A esto se le llama “afirmativa ficta”, es decir -pongo algunos ejemplos-, pido permiso para construir una vía de ferrocarril, aunque me lleve de paso bosques y selvas de comunidades indígenas que no solo no fueron consultadas sobre dicha obra pública -poco importa que así diga la Constitución que debe hacerse-, sino que además se opongan abiertamente a dicha obra. O bien, pido permiso para construir un aeropuerto, pero quién sabe si el tráfico aéreo pueda realizarse con seguridad y, además, no hay conexiones terrestres para la población que llegue a tomar los aviones, ni las tengo previstas. O quiero construir una refinería en un lugar donde voy a devastar la naturaleza, además de que por lo mismo se inundará en tiempo de lluvias. O quiero militarizar la administración pública y confiarle a las Fuerzas Armadas proyectos y obras que no corresponden a sus funciones establecidas en la Constitución.

 

Pero si la oficina del gobierno, a la que otra oficina del mismo gobierno le pide permiso de construir y arrasar, no le contesta en cinco días, pues hace de cuenta que le dijo que sí y empieza a hacer o desmantelar lo que quiera, conforme a lo establecido por el decretazo. Así de fácil. No crea que estoy bromeando o calumniando al señor que ofrece todos los días una honestidad valiente, está publicado en el Diario Oficial de la Federación y firmado por el señor de la honestidad valiente.

 

Bueno, la ventaja es que estas cosas ¿a quién le interesan? ¿quién lee el Diario Oficial de la Federación? ¿a quién se le ocurre pensar en que lo que dice la Constitución deba ser cumplido por el presidente de la república?

 

El actual presidente de la república obtuvo 30 millones de votos y considera que con eso le alcanza para no cumplir con la Constitución. Igual que los generales roba vacas que llegaron al poder político después de matarse entre sí, con el pretexto de que derrocaron a un dictador que, por cierto, a los pocos días de iniciado el levantamiento militar, firmó su renuncia y se fue exiliado, ¿o autoexiliado?, a París.

 

El problema jurídico de la impugnación constitucional del “decretazo” del que aquí he platicado, es parecido al de la impugnación del Presupuesto de Egresos de la Federación -al que ya me referí en un artículo anterior-, pero también el de otros documentos como resabio -por la falta de control constitucional expreso y puntual- de nuestro pasado autoritario: Plan Nacional de Desarrollo; Cuenta Pública; disposiciones del Consejo de Salubridad General; o las facultades del presidente en materia de comercio exterior, para modificar las disposiciones expedidas por el Congreso de la Unión. No es harina de otro costal, ya me referiré a este problema jurídico en otro artículo un día de estos.

 

Pero, insisto, ¿a quién le interesan estas cosas? Espero que a usted, amable lector o lectora; que a usted sí le interesen. De otra forma, a lo mejor tendrán que pasar nuevos setenta años para que pueda ser abrogado el decretazo que acabo de comentar.

 

Ciudad de México, 29 de noviembre de 2021.

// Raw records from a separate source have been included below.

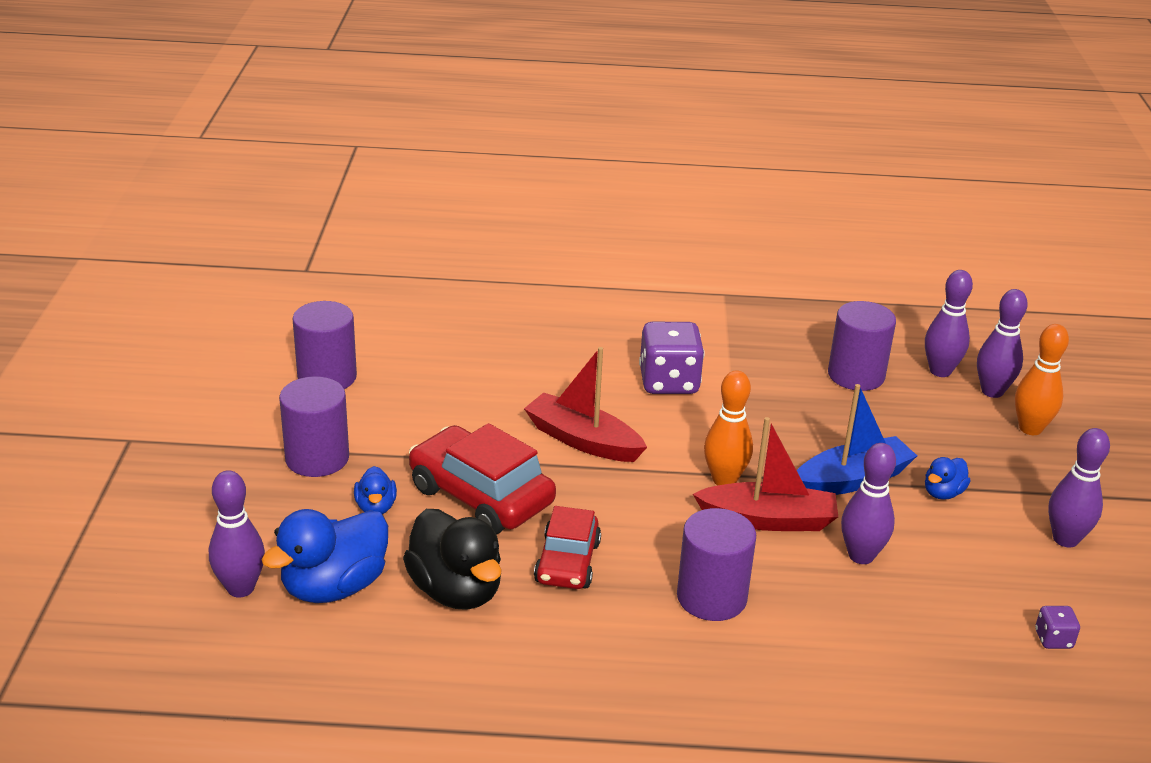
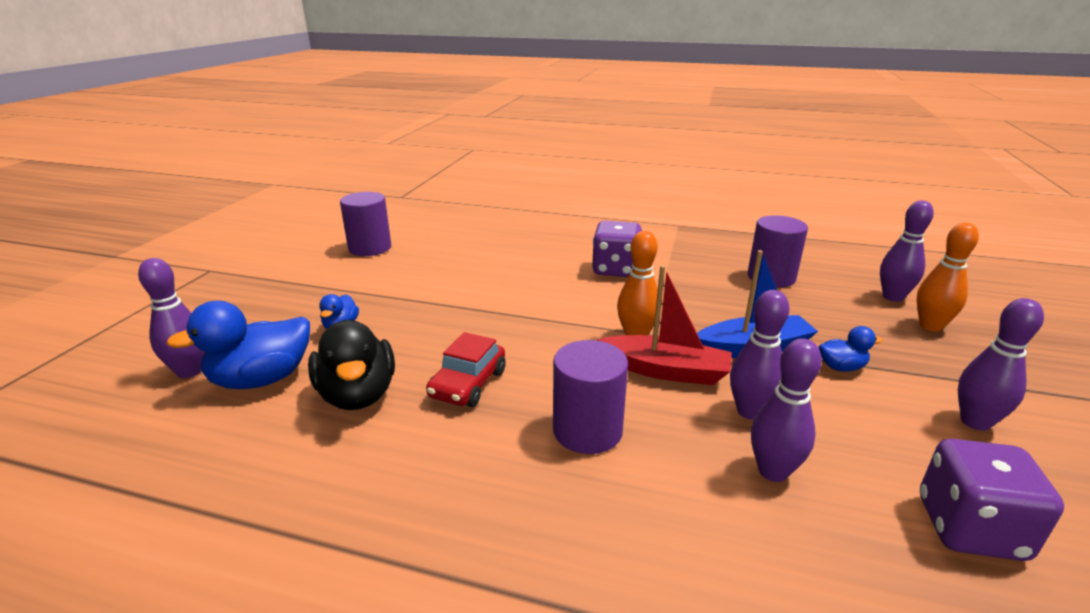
camera: 15 degrees right, 5 degrees down
(317, 458) = (324, 292): purple cylinder -> none
(481, 496) = (427, 327): red car -> none
(583, 440) = (530, 299): red boat -> none
(940, 371) = (845, 280): purple bowling pin -> purple bowling pin (773, 471)
(943, 493) = (841, 367): blue duck -> blue duck turned 150 degrees counterclockwise
(1053, 639) = (970, 528): purple dice -> purple dice, size x2.14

Eduardo de Jesús Castellanos Hernández.

Profesor e Investigador. Doctor en Estudios Políticos (Francia) y doctor en Derecho (México); posdoctorado en Control Parlamentario y Políticas Públicas (España) y posdoctorado en Regímenes Políticos Comparados (Estados Unidos de América); Especialidad en Justicia Electoral en el Tribunal Electoral del Poder Judicial de la Federación (México).